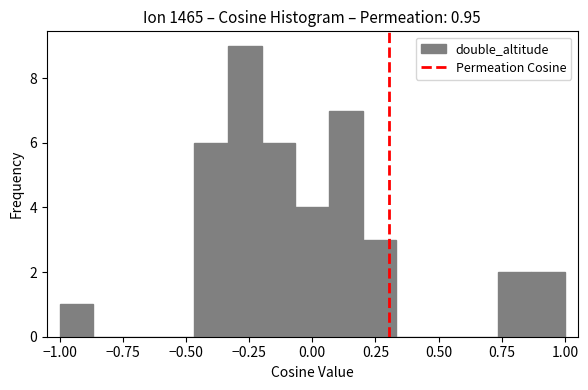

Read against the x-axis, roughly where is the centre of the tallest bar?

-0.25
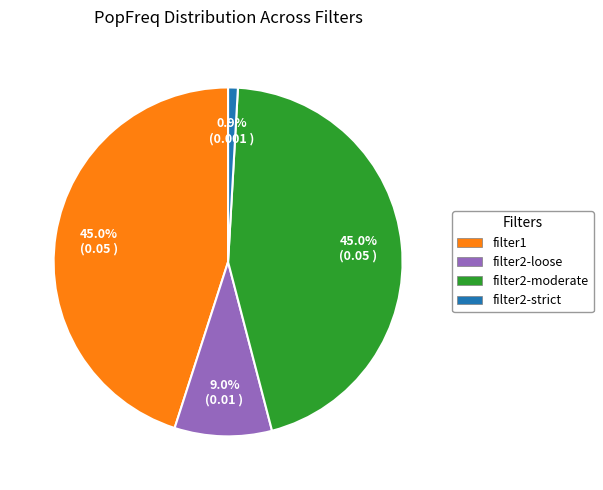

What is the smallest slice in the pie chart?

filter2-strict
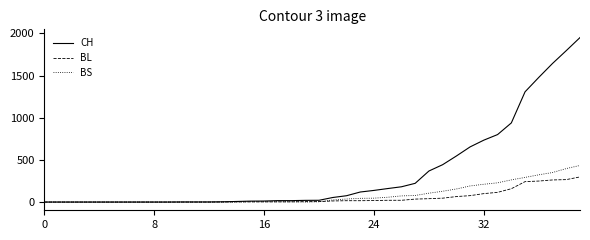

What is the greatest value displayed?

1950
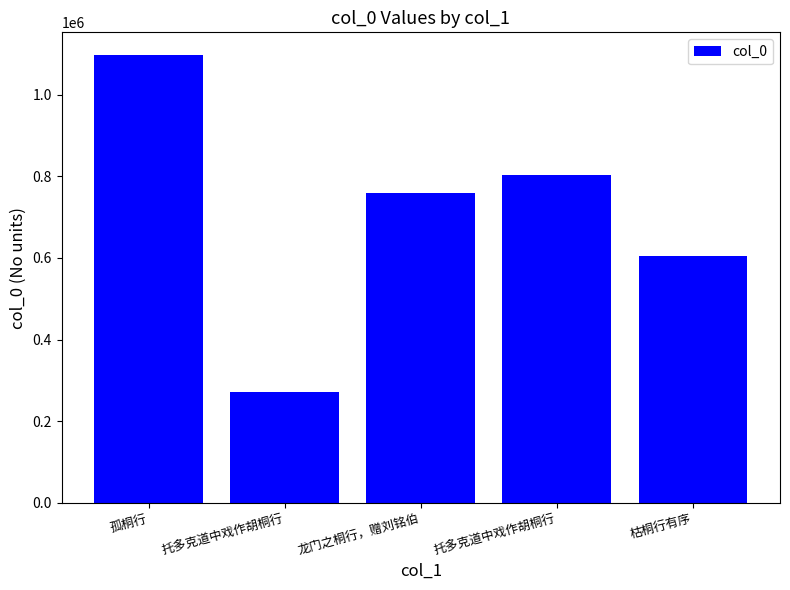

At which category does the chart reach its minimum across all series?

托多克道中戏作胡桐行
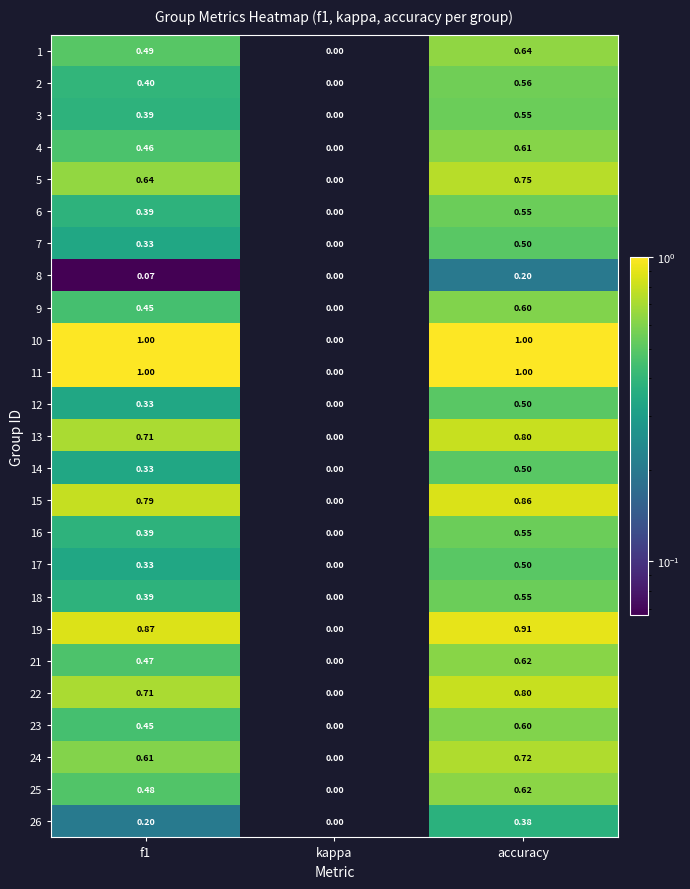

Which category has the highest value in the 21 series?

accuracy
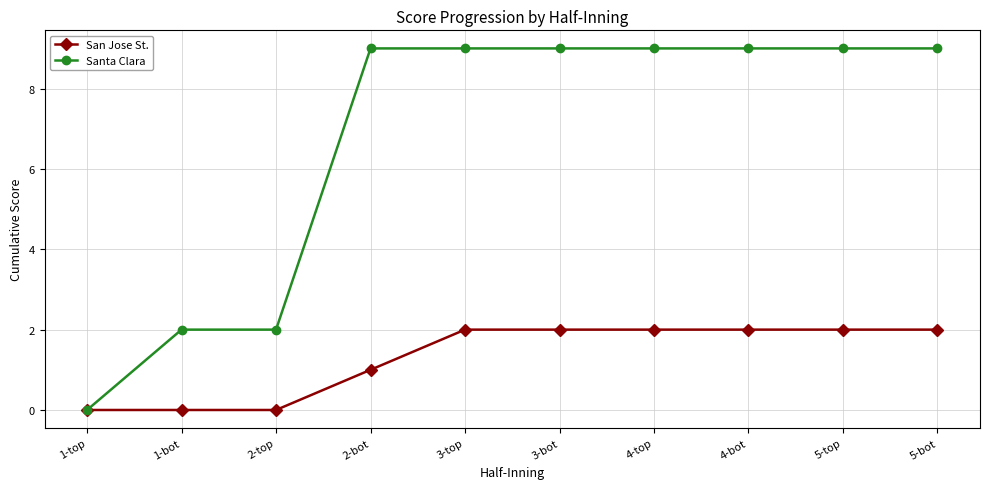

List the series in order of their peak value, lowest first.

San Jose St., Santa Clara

ASSIGNED TASK
Reproduce the text of every row above word for word, leaving out the pictures.

ANSWER
Read against the x-axis, roughly where is the centre of the tallest bar?

-0.25

What is the smallest slice in the pie chart?

filter2-strict

What is the greatest value displayed?

1950

At which category does the chart reach its minimum across all series?

托多克道中戏作胡桐行

Which category has the highest value in the 21 series?

accuracy

List the series in order of their peak value, lowest first.

San Jose St., Santa Clara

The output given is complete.